“Are you OK,” Patrick asked as I buckled Joey into her car seat.
“Yeah, it didn’t bother me at all. I would have wondered the same thing. It made me smile, actually,” I responded with a laugh, more out of relief than anything. It finally had happened. I had wondered how I would react…
You guys, after 9 months of watching TV and staring down other mixed-race families, in a game called “Guess Which Shade of Tan Our Baby Will Be,” we have a baby that is a shade of white a bit more milky and porcelain than Patrick’s skin. We had not anticipated that…at all. During our pregnancy, Patrick kept reminding me that we weren’t mixing paint, there were a variety of possibilities. But, even “anything is possible” Patrick admits being more than a little surprised by our baby’s skin tone and overall strong likeness to her dad.
I may have mentioned that I am biracial and adopted in a previous post or two. Even though I was adopted into a mixed-racial home, my skin tone is noticeably darker than the varied tones of my immediate family. It is safe to say at this point, I have never experienced bearing any resemblance to my family.
That being said… While I was pregnant, did a part of me revel in the thought that I would have a family member that looked like me? Yes, definitely. Was I anticipating a little girl with tan skin and wild curly hair like her mama? Yes, indeed-y. Did Patrick and I excitedly hold our collective breaths, expecting an olive complexion to make its way to the surface as our newborn daughter went from white, to yellow (thanks, jaundice), and…back to white again? Yup! Did we expect Joey’s eyes to turn brown by now? Oh, yes. Do we think our daughter is perfect and the most beautiful girl, exactly the way she is. Undoubtably!

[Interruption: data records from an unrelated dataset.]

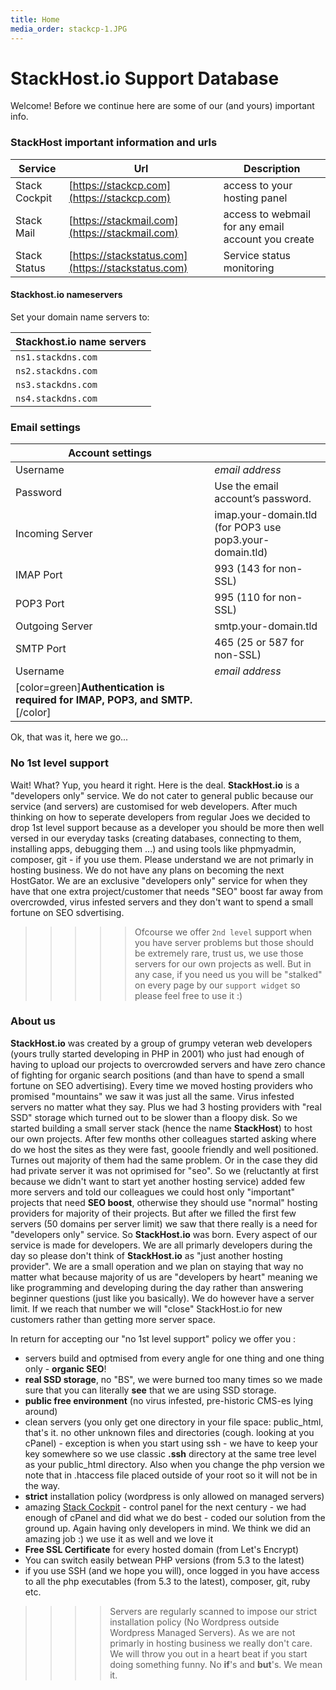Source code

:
 ```yaml
---
title: Home
media_order: stackcp-1.JPG
---
```


# StackHost.io Support Database

Welcome! Before we continue here are some of our (and yours) important info.

### StackHost important information and urls
|Service|Url|Description
|--|--|--|
|Stack Cockpit| [https://stackcp.com](https://stackcp.com) | access to your hosting panel |
|Stack Mail| [https://stackmail.com](https://stackmail.com) | access to webmail for any email account you create |
|Stack Status| [https://stackstatus.com](https://stackstatus.com) | Service status monitoring |

#### Stackhost.io nameservers
Set your domain name servers to:

|Stackhost.io name servers|
|-|
|`ns1.stackdns.com`|
|`ns2.stackdns.com`|
|`ns3.stackdns.com`|
|`ns4.stackdns.com`|

### Email settings
|Account settings| |
|-|-|
|Username|_email address_|
|Password|Use the email account’s password.|
|Incoming Server|imap.your-domain.tld (for POP3 use pop3.your-domain.tld)|
|IMAP Port|993 (143 for non-SSL)|
|POP3 Port|995 (110 for non-SSL)|
|Outgoing Server|smtp.your-domain.tld|
|SMTP Port|465 (25 or 587 for non-SSL)|
|Username|_email address_|
|[color=green]**Authentication is required for IMAP, POP3, and SMTP.**[/color]| |

Ok, that was it, here we go...

### No 1st level support
Wait! What? Yup, you heard it right. Here is the deal. **StackHost.io** is a "developers only" service. We do not cater to general public because our service (and servers) are customised for web developers. After much thinking on how to seperate developers from regular Joes we decided to drop 1st level support because as a developer you should be more then well versed in our everyday tasks (creating databases, connecting to them, installing apps, debugging them ...) and using tools like phpmyadmin, composer, git - if you use them. Please understand we are not primarly in hosting business. We do not have any plans on becoming the next HostGator. We are an exclusive "developers only" service for when they have that one extra project/customer that needs "SEO" boost far away from overcrowded, virus infested servers and they don't want to spend a small fortune on SEO sdvertising. 

>>>>> Ofcourse we offer `2nd level` support when you have server problems but those should be extremely rare, trust us, we use those servers for our own projects as well.
>>>>> But in any case, if you need us you will be "stalked" on every page by our `support widget` so please feel free to use it :)

### About us
**StackHost.io** was created by a group of grumpy veteran web developers (yours trully started developing in PHP in 2001) who just had enough of having to upload our projects to overcrowded servers and have zero chance of fighting for organic search positions (and than have to spend a small fortune on SEO advertising). Every time we moved hosting providers who promised "mountains" we saw it was just all the same. Virus infested servers no matter what they say. Plus we had 3 hosting providers with "real SSD" storage which turned out to be slower than a floopy disk. So we started building a small server stack (hence the name **StackHost**) to host our own projects. After few months other colleagues started asking where do we host the sites as they were fast, gooole friendly and well positioned. Turnes out majority of them had the same problem. Or in the case they did had private server it was not oprimised for "seo". So we (reluctantly at first because we didn't want to start yet another hosting service) added few more servers and told our colleagues we could host only "important" projects that need **SEO boost**, otherwise they should use "normal" hosting providers for majority of their projects. But after we filled the first few servers (50 domains per server limit) we saw that there really is a need for "developers only" service. So **StackHost.io** was born. Every aspect of our service is made for developers. We are all primarly developers during the day so please don't think of **StackHost.io** as "just another hosting provider". We are a small operation and we plan on staying that way no matter what because majority of us are "developers by heart" meaning we like programming and developing during the day rather than answering beginner questions (just like you basically). We do however have  a server limit. If we reach that number we will "close" StackHost.io for new customers rather than getting more server space.

In return for accepting our "no 1st level support" policy we offer you :
- servers build and optmised from every angle for one thing and one thing only - **organic SEO**!
- **real SSD storage**, no "BS", we were burned too many times so we made sure that you can literally **see** that we are using SSD storage.
- **public free environment** (no virus infested, pre-historic CMS-es lying around)
- clean servers (you only get one directory in your file space: public_html, that's it. no other unknown files and directories (cough. looking at you cPanel) - exception is when you start using ssh - we have to keep your key somewhere so we use classic **.ssh** directory at the same tree level as your public_html directory. Also when you change the php version we note that in .htaccess file placed outside of your root so it will not be in the way.
- **strict** installation policy (wordpress is only allowed on managed servers)
- amazing [Stack Cockpit](http://www.stackcp.com/login/demo) - control panel for the next century - we had enough of cPanel and did what we do best - coded our solution from the ground up. Again having only developers in mind. We think we did an amazing job :) we use it as well and we love it
- **Free SSL Certificate** for every hosted domain (from Let's Encrypt)
- You can switch easily betwean PHP versions (from 5.3 to the latest)
- if you use SSH (and we hope you will), once logged in you have access to all the php executables (from 5.3 to the latest), composer, git, ruby etc.

>>>> Servers are regularly scanned to impose our strict installation policy (No Wordpress outside Wordpress Managed Servers).
>>>> As we are not primarly in hosting business we really don't care. We will throw you out in a heart beat if you start doing something funny.
>>>> No **if**'s and **but**'s. We mean it.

Day-to-day, minute-to-minute, hour-to-hour, I do not notice my daughter’s skin, unless a rash turns up. (Reoccurring belly rash is no match for me!) I’m used to being in a family that is bound by…whatever it is that links a family–love, sense of “us,” same detergent smell–that is not genetics or looks. So this isn’t exactly new territory. But I always wondered if other people could shake my confidence and my strong sense of family-connectedness now that I’m a *mom* to a baby that does not, at first glance, look like me. Turns out, not so much.
As we were gathering all of our belongings to leave a restaurant–coats, diaper bag, toys, baby–I overheard a girl say to her friend, “I’m trying to figure out if she is the baby’s mom…” She said more, but I didn’t catch it. I smiled as I thought, “Yes, I am the mom! Lucky me!” And that was it. As Patrick and I walked to the car, I told him what I had overheard and he asked me if I was OK.
Am I OK? I have a healthy and beautiful baby girl; a loving, supportive, and present husband; and the best job ever–a full-time nanny to my own daughter. Yeah, I’d say I’m more than OK! But thanks for asking.